Une demande de déport pour garantir l'impartialité
Le président du groupe Les Républicains au Sénat, Bruno Retailleau, a officiellement demandé ce mercredi 17 juillet que plusieurs membres du Conseil constitutionnel se déportent de l'examen de la loi sur la fin de vie. Dans un courrier adressé au président du Conseil, Laurent Fabius, Retailleau estime que certains sages ont des liens passés avec le sujet qui pourraient compromettre leur impartialité.
Cette requête intervient alors que le texte, adopté définitivement par le Parlement le 10 juillet, doit être soumis au Conseil constitutionnel pour un contrôle de constitutionnalité. La loi prévoit l'ouverture de l'aide active à mourir sous conditions strictes, une mesure controversée qui divise la classe politique et la société.
Les sages visés par la demande
Bruno Retailleau cible notamment l'ancien ministre de la Santé, Jean-Marie Le Guen, nommé au Conseil constitutionnel en 2022. Selon lui, Le Guen a publiquement pris position en faveur de l'euthanasie lors de son mandat ministériel. Il évoque également une autre membre, Corinne Luquiens, dont le mari est un médecin connu pour ses positions favorables à l'aide active à mourir. Enfin, il mentionne le cas de l'ancien président de l'Assemblée nationale, Claude Bartolone, qui aurait cosigné un rapport parlementaire sur la fin de vie en 2014.
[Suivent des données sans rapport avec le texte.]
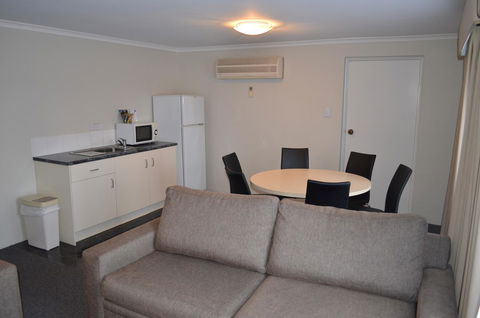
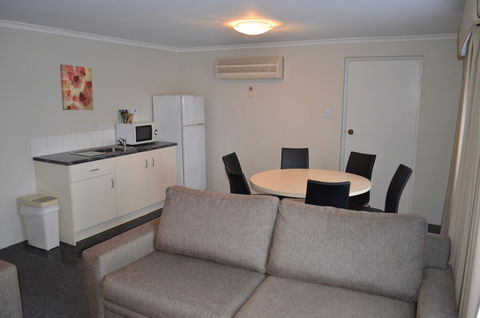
+ wall art [59,63,94,111]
"Il est impératif que les citoyens aient confiance dans la décision du Conseil constitutionnel. Ces personnalités ont des antécédents qui pourraient être perçus comme un parti pris", a déclaré Retailleau dans son courrier, selon des extraits publiés par l'AFP. Il demande que ces membres se déportent "pour que la sérénité des débats soit préservée".
Une procédure encadrée par la loi
Le déport d'un membre du Conseil constitutionnel est prévu par l'article 4 de l'ordonnance de 1958 portant loi organique sur le Conseil. Un membre doit se déporter s'il estime être en situation de conflit d'intérêts ou s'il a pris position publiquement sur le texte examiné. La décision finale revient au président du Conseil, Laurent Fabius, qui peut accepter ou refuser la demande.
Interrogé sur cette requête, le Conseil constitutionnel n'a pas souhaité faire de commentaire dans l'immédiat. Le texte de loi doit être examiné dans les prochaines semaines, avant sa promulgation prévue pour l'automne. Selon un sondage Elabe pour Les Échos, 72 % des Français sont favorables à l'aide active à mourir, mais 58 % estiment que le texte actuel n'est pas assez protecteur contre les dérives.
Les réactions politiques
La demande de Bruno Retailleau a suscité des réactions contrastées. Le député LFI Hadrien Clouet a qualifié cette initiative de "manœuvre dilatoire" visant à retarder l'adoption de la loi. "Le Conseil constitutionnel est composé de sages indépendants, et leur intégrité n'est pas à remettre en cause", a-t-il déclaré sur France Info. À l'inverse, la sénatrice LR Laurence Garnier a soutenu la démarche : "Il est légitime de s'assurer que les juges constitutionnels n'ont pas de préjugés sur un sujet aussi sensible."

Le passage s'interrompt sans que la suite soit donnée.